If the idea of placing your safety in the hands of a robot sounds a little bit too HAL9000 for you, fret not as the BluBrake isn’t actually an automated ABS system — unlike the one designed for e-bikes that we reported on earlier in the year, this is just a haptic feedback system that is designed to warn riders, through vibrations in their brake levers, that their wheel may be about lock up.

Because you suck:

And before anyone succumbs to the temptation to make jokes about rich bankers buying flashy Pinarellos and not knowing how to use their brakes, let's withhold judgement until we’ve had a chance to try out the potentially nifty system.

Let's not and say we did.

It's becoming increasingly clear to me that at this point in human history we're working backwards.  Disc brakes are too powerful for a 16lb bike, so you need them to warn you not to lock up your wheel because you no longer have the nuanced feedback you'd have gotten from a rim brake.  Similarly, our cities are a shitshow since we stopped riding trains and started driving cars, so we're designing self-driving cars in an effort to return to the safety and efficiency of trains.  And what about those self-driving cars, anyway?  Sounds like they still need some work:

In the ride I took through the streets of SoMa on Monday, the autonomous vehicle in “self-driving” mode as well as the one in front of it took an unsafe right-hook-style turn through a bike lane. Twice. This kind of turn is one featured in a 2013 blog post that is known to be one of the primary causes of collisions between cars and people who bike resulting in serious injury or fatality.
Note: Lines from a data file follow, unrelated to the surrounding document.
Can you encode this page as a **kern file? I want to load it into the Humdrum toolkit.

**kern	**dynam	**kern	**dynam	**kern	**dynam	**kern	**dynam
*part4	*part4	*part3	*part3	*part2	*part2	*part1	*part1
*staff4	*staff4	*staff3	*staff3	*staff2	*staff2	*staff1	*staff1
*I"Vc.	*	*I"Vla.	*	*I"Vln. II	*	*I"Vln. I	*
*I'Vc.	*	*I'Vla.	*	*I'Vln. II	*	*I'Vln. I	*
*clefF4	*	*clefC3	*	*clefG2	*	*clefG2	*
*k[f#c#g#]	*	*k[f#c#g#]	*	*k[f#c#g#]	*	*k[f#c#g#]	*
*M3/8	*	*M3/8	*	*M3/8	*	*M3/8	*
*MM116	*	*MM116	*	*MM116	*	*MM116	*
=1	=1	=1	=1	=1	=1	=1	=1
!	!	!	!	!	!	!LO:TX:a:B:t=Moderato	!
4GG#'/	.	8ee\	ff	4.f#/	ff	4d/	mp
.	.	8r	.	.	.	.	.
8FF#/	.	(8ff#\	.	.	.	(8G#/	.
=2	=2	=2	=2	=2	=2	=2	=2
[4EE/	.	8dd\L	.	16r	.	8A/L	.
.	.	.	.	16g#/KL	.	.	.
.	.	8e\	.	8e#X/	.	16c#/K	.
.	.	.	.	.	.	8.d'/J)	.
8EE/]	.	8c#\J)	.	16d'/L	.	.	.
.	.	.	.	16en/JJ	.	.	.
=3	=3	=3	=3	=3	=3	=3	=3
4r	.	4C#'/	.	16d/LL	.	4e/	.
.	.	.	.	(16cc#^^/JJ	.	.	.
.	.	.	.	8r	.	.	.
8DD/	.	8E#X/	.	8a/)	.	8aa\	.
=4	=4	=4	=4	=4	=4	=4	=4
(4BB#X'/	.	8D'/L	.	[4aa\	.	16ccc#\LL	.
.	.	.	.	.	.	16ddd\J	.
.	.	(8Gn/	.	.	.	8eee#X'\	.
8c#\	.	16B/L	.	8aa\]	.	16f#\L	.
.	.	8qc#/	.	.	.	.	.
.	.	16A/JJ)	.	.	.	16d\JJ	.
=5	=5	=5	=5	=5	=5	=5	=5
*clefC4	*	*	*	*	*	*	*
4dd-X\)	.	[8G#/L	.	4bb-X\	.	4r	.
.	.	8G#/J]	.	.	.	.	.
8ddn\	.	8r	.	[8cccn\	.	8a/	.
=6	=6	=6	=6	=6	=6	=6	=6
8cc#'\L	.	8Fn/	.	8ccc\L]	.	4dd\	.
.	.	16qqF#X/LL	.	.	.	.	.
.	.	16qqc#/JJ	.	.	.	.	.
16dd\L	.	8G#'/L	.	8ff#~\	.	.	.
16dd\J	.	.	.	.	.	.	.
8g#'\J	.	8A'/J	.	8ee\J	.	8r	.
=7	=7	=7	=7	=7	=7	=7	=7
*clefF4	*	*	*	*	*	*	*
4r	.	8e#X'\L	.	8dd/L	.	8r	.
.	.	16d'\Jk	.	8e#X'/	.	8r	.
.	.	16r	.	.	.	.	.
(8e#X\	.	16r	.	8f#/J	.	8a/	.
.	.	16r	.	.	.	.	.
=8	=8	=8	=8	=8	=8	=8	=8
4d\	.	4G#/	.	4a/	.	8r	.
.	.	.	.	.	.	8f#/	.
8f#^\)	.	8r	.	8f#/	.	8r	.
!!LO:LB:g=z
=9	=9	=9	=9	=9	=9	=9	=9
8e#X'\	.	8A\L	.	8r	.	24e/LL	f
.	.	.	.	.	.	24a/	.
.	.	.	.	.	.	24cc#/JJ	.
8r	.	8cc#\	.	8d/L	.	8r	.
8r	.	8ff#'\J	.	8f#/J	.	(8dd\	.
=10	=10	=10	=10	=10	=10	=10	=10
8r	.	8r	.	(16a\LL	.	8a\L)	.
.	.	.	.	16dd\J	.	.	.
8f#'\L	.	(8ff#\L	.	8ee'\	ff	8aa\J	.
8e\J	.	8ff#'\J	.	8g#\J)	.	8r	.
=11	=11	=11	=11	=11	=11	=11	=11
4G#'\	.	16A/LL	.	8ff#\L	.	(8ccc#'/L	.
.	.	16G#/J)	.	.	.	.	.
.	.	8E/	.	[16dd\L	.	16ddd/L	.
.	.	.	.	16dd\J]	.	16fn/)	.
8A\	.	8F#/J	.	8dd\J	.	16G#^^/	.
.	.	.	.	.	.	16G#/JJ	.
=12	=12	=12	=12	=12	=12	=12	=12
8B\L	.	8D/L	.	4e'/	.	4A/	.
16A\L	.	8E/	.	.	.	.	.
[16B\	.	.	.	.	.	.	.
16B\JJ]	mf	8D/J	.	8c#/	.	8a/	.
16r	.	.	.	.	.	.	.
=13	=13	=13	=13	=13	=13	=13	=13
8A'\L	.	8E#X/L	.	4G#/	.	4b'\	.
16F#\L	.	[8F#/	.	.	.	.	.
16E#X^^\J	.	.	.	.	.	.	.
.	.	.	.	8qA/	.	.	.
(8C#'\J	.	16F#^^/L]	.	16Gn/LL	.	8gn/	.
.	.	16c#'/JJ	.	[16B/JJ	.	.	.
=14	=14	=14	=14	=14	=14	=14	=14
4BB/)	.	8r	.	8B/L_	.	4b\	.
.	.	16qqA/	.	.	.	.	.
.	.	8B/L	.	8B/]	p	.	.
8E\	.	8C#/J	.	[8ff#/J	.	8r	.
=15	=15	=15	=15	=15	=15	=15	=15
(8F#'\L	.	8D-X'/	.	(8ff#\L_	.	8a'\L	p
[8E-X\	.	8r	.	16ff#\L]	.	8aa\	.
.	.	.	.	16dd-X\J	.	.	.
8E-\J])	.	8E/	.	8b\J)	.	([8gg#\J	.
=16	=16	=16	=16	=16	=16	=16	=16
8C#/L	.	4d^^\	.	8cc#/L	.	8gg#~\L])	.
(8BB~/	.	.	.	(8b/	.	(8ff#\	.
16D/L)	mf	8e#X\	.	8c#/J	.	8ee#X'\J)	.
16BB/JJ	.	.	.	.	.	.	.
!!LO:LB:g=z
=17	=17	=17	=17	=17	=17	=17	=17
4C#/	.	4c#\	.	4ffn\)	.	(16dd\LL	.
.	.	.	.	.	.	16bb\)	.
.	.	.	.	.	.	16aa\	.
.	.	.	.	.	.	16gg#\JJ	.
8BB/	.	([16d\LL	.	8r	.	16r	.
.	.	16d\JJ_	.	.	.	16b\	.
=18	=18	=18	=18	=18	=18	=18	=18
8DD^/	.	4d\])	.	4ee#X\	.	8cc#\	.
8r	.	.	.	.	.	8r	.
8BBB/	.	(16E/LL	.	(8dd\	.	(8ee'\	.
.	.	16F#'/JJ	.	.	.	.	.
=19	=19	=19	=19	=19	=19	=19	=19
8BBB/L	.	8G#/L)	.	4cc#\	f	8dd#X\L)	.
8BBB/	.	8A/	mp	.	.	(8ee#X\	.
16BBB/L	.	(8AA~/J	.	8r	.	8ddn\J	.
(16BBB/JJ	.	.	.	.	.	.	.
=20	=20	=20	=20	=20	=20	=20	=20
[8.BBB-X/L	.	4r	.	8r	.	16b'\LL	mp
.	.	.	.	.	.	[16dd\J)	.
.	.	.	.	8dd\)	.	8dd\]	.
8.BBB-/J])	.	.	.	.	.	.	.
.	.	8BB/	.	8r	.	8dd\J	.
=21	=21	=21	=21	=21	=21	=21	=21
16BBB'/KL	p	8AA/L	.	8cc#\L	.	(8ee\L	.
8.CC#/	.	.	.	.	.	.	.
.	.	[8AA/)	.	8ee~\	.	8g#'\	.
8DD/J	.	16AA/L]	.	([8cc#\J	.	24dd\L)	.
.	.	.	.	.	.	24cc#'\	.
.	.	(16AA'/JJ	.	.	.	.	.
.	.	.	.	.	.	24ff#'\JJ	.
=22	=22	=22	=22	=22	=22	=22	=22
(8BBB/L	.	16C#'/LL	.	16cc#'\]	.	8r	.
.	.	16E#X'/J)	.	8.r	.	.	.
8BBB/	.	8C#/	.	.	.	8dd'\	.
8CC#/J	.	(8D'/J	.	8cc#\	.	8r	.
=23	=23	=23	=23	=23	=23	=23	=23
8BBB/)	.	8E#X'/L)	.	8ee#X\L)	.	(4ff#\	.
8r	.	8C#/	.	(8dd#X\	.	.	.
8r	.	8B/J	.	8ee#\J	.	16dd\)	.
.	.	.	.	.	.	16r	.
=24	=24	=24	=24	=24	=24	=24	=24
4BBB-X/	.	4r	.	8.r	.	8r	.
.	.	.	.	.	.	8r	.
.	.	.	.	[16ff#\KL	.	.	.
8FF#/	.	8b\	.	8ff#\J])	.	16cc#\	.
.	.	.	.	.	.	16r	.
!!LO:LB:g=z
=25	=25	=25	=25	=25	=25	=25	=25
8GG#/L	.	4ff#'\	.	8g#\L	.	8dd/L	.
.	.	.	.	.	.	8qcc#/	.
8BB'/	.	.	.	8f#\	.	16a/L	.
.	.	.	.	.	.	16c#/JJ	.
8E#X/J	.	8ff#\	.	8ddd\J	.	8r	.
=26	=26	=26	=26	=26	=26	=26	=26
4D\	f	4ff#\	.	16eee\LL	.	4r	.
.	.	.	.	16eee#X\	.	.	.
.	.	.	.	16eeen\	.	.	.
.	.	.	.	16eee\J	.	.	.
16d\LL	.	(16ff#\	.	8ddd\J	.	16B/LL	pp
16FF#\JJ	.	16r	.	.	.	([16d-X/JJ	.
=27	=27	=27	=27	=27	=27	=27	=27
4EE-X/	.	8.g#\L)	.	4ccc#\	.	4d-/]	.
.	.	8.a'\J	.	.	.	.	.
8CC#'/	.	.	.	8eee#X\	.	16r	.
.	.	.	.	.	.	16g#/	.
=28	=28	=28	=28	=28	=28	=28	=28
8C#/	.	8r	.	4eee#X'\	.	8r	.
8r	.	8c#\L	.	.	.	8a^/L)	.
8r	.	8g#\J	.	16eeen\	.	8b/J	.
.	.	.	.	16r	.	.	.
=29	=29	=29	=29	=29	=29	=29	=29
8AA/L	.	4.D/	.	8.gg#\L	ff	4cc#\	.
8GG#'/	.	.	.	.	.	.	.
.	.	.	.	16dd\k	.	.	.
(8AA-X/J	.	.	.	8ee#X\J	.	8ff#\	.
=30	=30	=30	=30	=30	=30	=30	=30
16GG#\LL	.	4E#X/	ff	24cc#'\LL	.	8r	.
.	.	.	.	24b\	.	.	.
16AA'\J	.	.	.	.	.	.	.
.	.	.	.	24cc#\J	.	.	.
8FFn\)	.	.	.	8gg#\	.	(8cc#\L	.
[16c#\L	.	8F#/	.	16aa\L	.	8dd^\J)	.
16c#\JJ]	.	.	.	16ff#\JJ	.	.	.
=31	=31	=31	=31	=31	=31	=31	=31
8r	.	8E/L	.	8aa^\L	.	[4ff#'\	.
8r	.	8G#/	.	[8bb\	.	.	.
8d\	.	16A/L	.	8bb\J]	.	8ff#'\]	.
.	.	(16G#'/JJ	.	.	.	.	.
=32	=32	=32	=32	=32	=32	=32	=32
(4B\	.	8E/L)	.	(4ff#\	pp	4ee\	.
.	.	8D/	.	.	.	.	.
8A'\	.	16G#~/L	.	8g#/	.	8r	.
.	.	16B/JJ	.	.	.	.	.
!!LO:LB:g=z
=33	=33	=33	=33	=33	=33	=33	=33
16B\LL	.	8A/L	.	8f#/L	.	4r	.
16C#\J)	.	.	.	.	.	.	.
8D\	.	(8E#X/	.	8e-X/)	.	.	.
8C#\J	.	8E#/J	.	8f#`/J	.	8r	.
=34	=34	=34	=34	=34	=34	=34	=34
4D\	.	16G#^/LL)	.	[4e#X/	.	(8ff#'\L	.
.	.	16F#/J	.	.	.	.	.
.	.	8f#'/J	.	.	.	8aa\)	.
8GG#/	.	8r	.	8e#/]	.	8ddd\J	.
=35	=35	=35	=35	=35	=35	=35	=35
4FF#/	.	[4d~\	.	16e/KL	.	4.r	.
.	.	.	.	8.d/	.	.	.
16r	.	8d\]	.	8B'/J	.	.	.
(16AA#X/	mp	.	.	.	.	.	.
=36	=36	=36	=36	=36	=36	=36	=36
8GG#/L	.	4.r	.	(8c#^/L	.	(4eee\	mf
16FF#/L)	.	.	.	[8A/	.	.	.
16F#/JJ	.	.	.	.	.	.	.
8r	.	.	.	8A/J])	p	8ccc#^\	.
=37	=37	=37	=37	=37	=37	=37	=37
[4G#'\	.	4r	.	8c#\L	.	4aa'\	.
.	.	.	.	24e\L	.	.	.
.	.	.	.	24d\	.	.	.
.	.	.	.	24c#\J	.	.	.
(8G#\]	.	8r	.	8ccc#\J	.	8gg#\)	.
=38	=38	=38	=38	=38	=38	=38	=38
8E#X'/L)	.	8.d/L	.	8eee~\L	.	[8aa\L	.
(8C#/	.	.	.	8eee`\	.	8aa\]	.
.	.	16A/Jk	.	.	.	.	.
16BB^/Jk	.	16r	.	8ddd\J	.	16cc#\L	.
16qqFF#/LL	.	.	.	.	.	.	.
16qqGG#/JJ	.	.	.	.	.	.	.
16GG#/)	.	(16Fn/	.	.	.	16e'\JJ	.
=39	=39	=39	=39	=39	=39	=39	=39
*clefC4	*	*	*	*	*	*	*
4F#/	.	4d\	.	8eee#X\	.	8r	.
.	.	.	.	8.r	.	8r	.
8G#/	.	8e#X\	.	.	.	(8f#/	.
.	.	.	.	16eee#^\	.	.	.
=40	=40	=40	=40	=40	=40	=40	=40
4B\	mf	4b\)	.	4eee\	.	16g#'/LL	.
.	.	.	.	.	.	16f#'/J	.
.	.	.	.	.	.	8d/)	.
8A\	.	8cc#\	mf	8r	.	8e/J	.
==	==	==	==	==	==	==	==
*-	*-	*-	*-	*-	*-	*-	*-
It’s also an unsafe practice that we address in all of the safety curriculum we offer to professional drivers, including the videos we consulted on for Uber as recently as this fall.

Oh, don't worry, they'll work it out.  Tech and auto companies always have our best interests at heart.

Lastly, here are "bicycle racing athletes:"



There are few things more exciting that bicycle racing athletes competing on a multi-terrain course.